Jakarta, CNN Indonesia -- Wakil Sekretaris Jenderal Partai Gerindra Aryo Djojohadikusumo menyatakan ketua umumnya, Prabowo Subianto, tidak marah kepada Fadli Zon terkait pertemuan sang Wakil Ketua DPR dengan bakal calon presiden Amerika Serikat dari Partai Republik Donald Trump, usai DPR melakukan kunjungan kerja ke New York.
"Pak Prabowo tidak marah dengan Pak Fadli. Sudah ada pertemuan di antara keduanya setelah Pak Fadli kembali dari New York. Tapi saya tidak tahu persisnya kapan," ujar Aryo kepada CNN Indonesia.

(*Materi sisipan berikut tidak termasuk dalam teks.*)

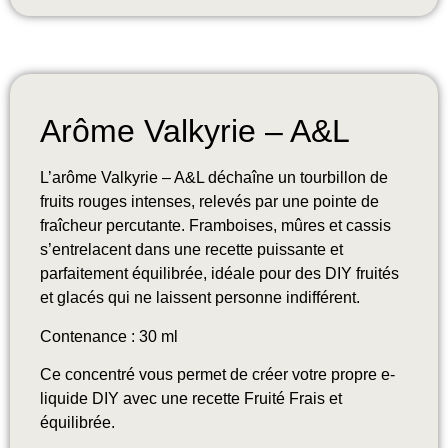
Arôme Valkyrie – A&L
L’arôme Valkyrie – A&L déchaîne un tourbillon de
fruits rouges intenses, relevés par une pointe de
fraîcheur percutante. Framboises, mûres et cassis
s’entrelacent dans une recette puissante et
parfaitement équilibrée, idéale pour des DIY fruités
et glacés qui ne laissent personne indifférent.
Contenance : 30 ml
Ce concentré vous permet de créer votre propre e-
liquide DIY avec une recette Fruité Frais et
équilibrée.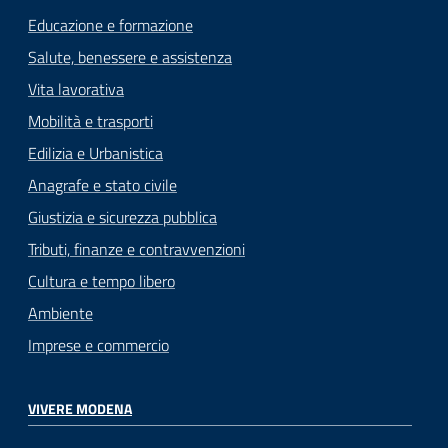
Educazione e formazione
Salute, benessere e assistenza
Vita lavorativa
Mobilità e trasporti
Edilizia e Urbanistica
Anagrafe e stato civile
Giustizia e sicurezza pubblica
Tributi, finanze e contravvenzioni
Cultura e tempo libero
Ambiente
Imprese e commercio
VIVERE MODENA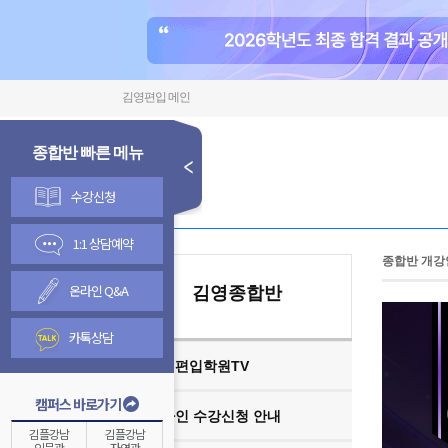
김영편입 메인
종합반 빠른 메뉴
수강신청
1:1 상담예약
종합반 개강
온라인 Q&A
김영종합반
카톡상담
김영편입학원TV
캠퍼스 바로가기
온라인 수강신청 안내
김플강남
김플강남
인문관
자연관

Berdasarkan Anggaran Dasar dan Anggaran Rumah Tangga Partai, kata Aryo, keputusan tertinggi ada di Dewan Pembina Partai sehingga ia tidak bisa menilai pertemuan antara Fadli Zon dan Trump.
ADVERTISEMENT
SCROLL TO CONTINUE WITH CONTENT
Menurut Aryo, kunjungan Fadli ke AS sebenarnya tidak menyalahi aturan, sebab Fadli ke AS untuk kepentingan nasional, yaitu mengikuti konferensi parlemen internasional.
"Sebagai salah satu pimpinan Dewan, Pak Fadli memiliki tugas dan fungsi berbeda dengan anggota dewan yang lain, misalnya melakukan negosiasi dengan pihak lain," ujar keponakan Prabowo itu.

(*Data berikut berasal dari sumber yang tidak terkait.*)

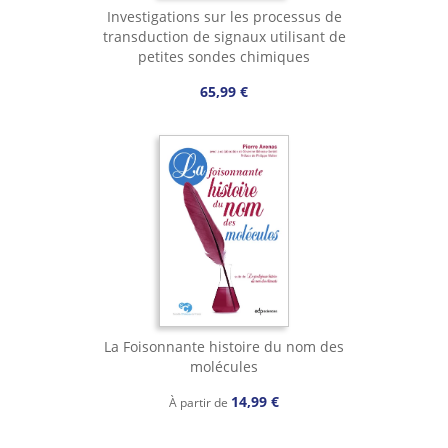
Investigations sur les processus de
transduction de signaux utilisant de
petites sondes chimiques
65,99 €
La Foisonnante histoire du nom des
molécules
14,99 €
À partir de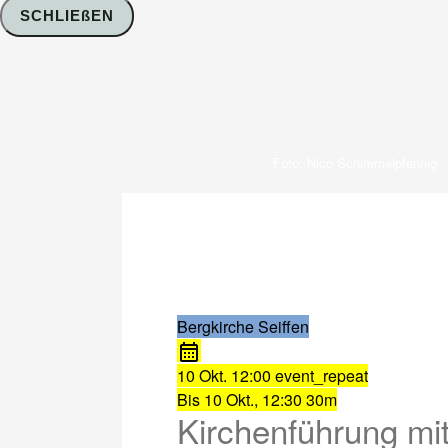
SCHLIEßEN
Foto: Nico Schimmelpfennig
Bergkirche Seiffen
10 Okt.
12:00
event_repeat
Bis
10 Okt., 12:30
30m
Kirchenführung mit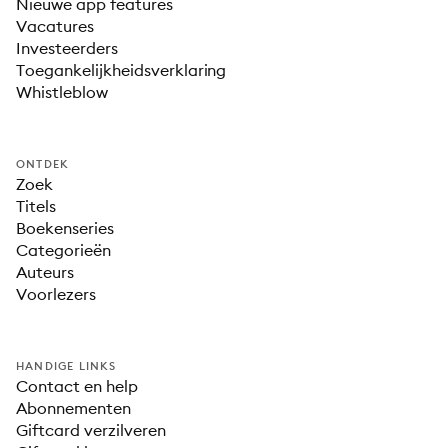
Nieuwe app features
Vacatures
Investeerders
Toegankelijkheidsverklaring
Whistleblow
ONTDEK
Zoek
Titels
Boekenseries
Categorieën
Auteurs
Voorlezers
HANDIGE LINKS
Contact en help
Abonnementen
Giftcard verzilveren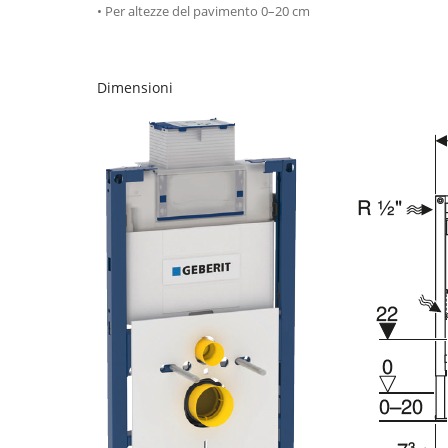
• Per altezze del pavimento 0–20 cm
Dimensioni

Selain bertemu Trump, kata Aryo, Fadli dan rombongan DPR saat itu sesungguhnya juga akan menemui banyak pihak, salah satunya Hillary Clinton yang kebetulan bakal calon presiden AS dari Partai Demokrat.
"Peretemuan dengan Hillary gagal karena ada ketidakcocokan waktu. Jadwal Hillary sangat padat saat itu," ujar Aryo.
Sebelumnya, Fadli Zon mengatakan pertemuannya dan Ketua DPR Setyoa Novanto dengan Donald Trump digelar atas bantuan pengusaha Hary Tanoesoedibjo. “Bukan fasilitator, tapi hanya membantu," kata Fadli dalam konferensi pers di Gedung DPR RI.
Sementara Setya Novanto mengatakan telah dihubungi oleh Trump sebelum bertemu. “Pertemuan dengan Donald Trump berawal dari inisiasi Trump yang menghubungi saya untuk menyempatkan diri berkunjung ke gedung miliknya," kata dia.
Saat ini Setya dan Fadli akan menghadapi proses di Mahkamah Kehormatan Dewan menyusul laporan sejumlah anggota DPR atas langkah keduanya bertemu Trump yang diduga melanggar kode etik karena Trump merupakan bakal kandidat presiden AS.